È della passione l’immanenza, la soddisfazione del desiderio è totale fuga nel presente, è una messa tra parentesi della morte, e hanno voglia i francesi a definire l’orgasmo la petite mort. È un pensiero malato che si possa godere per sentirsi vivo, il surplus di piacere, non è nell’effetto antidepressivo, ma nell’esperienza della perdita della razionalità e delle leggi gravitarie.
Nella nostra pellicola la passione di Jeremy e di Olga chiede garanzia al trucco di lui di sembrare vivo anche da morto.
Così come è riuscito a nascondere l’astrocitoma e i suoi sintomi (difficilissimo a quello stadio clinico occultare la sintomatologia neurologica. En passant, i tumori prefrontali producono un viraggio della personalità, spesso a carattere espansivo, euforico, similpassionale. Tante è, tout se tient.)
L’amore sarebbe una messa tra parentesi della verità del corpo? Ma l’amore è far parlare solo il corpo, pensare una mente con due corpi a disposizione.
Giuseppe Tornatore è bravo, i due attori ci danno dentro, teatralmente. Il regista ha sempre una trovata, la stanza segreta dei ritratti al femminile, un film di soli baci che aveva incantato l’Academy.

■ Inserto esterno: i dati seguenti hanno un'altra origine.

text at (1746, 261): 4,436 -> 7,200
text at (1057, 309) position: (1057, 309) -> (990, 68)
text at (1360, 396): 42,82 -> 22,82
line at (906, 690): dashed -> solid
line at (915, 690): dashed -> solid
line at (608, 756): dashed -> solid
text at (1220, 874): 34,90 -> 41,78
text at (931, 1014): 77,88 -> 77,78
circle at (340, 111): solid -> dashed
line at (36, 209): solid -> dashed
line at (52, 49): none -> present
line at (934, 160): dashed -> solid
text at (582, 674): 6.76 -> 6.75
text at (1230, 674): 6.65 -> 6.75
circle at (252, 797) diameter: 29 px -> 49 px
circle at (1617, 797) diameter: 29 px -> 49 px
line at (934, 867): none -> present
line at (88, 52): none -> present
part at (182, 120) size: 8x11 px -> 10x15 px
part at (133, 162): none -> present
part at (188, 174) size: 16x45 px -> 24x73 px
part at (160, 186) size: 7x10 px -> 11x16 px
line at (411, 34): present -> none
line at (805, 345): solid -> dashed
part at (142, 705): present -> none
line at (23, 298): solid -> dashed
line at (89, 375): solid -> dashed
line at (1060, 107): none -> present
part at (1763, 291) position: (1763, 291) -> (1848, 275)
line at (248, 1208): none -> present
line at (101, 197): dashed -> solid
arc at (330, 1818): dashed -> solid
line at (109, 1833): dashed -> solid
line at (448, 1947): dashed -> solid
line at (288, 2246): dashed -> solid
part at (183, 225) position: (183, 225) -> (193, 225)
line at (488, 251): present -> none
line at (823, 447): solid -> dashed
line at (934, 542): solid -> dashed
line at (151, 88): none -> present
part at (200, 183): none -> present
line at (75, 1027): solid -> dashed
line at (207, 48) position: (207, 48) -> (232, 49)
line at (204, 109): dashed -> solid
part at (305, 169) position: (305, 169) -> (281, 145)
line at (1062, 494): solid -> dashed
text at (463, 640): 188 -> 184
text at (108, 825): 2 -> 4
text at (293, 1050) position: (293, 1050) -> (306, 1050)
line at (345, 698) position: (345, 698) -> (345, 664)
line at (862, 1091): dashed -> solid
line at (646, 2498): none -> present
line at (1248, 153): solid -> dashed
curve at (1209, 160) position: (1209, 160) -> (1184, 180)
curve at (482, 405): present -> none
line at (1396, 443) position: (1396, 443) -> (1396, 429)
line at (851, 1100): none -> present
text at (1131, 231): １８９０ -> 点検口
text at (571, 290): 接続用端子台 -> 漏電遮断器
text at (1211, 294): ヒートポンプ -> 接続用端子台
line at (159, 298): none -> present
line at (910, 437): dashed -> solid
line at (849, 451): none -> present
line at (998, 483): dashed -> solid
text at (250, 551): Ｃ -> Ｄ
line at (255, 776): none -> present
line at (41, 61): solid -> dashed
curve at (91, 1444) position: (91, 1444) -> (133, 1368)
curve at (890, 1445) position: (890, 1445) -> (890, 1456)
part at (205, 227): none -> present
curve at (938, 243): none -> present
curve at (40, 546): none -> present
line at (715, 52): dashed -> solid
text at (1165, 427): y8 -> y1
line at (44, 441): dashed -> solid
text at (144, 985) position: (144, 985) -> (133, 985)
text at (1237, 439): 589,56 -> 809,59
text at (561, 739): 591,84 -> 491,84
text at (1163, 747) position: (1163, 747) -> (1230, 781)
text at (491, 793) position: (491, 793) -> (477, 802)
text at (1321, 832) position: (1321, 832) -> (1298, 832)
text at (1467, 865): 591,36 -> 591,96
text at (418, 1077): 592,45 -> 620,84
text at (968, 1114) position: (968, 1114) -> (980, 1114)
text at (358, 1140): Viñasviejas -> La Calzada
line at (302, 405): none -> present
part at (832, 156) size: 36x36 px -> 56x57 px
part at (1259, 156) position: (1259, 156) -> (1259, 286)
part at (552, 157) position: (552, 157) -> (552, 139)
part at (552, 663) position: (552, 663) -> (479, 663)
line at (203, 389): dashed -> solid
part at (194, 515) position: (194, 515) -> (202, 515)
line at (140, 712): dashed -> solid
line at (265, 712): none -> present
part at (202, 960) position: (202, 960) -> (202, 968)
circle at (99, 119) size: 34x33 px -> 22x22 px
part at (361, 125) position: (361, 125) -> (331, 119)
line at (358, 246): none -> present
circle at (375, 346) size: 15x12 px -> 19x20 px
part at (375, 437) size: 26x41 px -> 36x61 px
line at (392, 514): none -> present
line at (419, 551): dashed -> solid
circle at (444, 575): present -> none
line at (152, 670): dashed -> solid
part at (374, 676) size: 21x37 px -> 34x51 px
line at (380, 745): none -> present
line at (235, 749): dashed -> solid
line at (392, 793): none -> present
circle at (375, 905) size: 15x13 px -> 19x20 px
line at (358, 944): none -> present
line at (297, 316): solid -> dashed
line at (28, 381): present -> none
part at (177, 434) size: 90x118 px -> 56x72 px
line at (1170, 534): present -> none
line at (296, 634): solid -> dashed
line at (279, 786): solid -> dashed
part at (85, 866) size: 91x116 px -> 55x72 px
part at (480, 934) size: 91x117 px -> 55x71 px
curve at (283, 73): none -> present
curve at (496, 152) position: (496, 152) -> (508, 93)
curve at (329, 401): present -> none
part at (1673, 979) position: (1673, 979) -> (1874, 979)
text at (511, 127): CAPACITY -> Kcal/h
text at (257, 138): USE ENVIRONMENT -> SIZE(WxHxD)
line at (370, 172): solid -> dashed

Il centro della pellicola, delicatamente nascosto è la differenza generazionale, colmata dalla opulenza del paesaggio, di amici obbedienti, di risorse digitali, soprattutto dal passaggio di conoscenza, l’eros governa la trasmissione dell’esperienza sessuale e fa la democrazia della coppia. Un grande amore secondo la letteratura romantica non si arrende alla morte. Mi sembra che la malattia e la morte vengano usate per testimoniare la grandezza della passione. Sarebbe una buona intuizione mostrare che la passione non ha età, l’anagrafe dei protagonisti non conta. Inoltre la passione d‘amore non è la sola a non avere età, anche quella per il cielo stellato, per l’antimateria, per la supernova, i buchi neri. La passione non va mai da sola, per amarsi serve condividere più di una passione.
…Ombretta sdegnosa del Mississipi non far la ritrosa e baciami qui…
Il barcarolo lacustre uscito dal romanzo di Fogazzaro è perturbante, sembra più aduso a ripescare cadaveri di fanciulli annegati. Il dimesso manicomiale non produce un effetto gotico, in Italia sarebbe meglio non evocare fantasmi di bambini soffocati, giovani movimenti abortiti, porta male, quasi come credere che l’essere umano in coma stia sognando.
Mi è piaciuta la connessione tra il firmamento e il reperto del tessuto cerebrale con astrocitoma, il parallelo tra i miliardi di sinapsi neuronali e la rete di scie stellari nella profondità del cielo. La visione digitale, colorata del neuroimaging è appagante, un vernissage privato dei clinici, sufficiente motivo per dubitare di un aldilà. Convinzione che dovrebbero condividere i lavoratori di Arcetri o di Palomar e i neuroscienziati del brain imaging.
La modella, l’attrice.
Mi sono spesso chiesto perché le modelle fossero appassionate amanti dei fotografi. dei registi, dei pittori.
Che necessità hanno del nudo, gli artisti?
Guardando i capezzoli di Olga ho pensato di essere colpevole, di averle preso qualcosa, di aver fatto indossare ad una idea nella mia testa un corpo reale. Una donna in carne e ossa, storicamente presente, inconfondibile nella sua identità materiale e psichica, metteva a disposizione del mio sguardo avido qualcosa che era a sua esclusiva discrezione donare all’amante.
Poi, la trovata di una comunicazione dove solo uno dei due partner decide i tempi, i modi, lo spazio della comunicazione. Prigionieri dell’attesa, immaginare nella veglia e nel sonno l’amato di cui siamo dipendenti, un pensiero che non teme l’assenza, non fugge nell’ascesi, resta sulla Terra in compagnia delle creature viventi.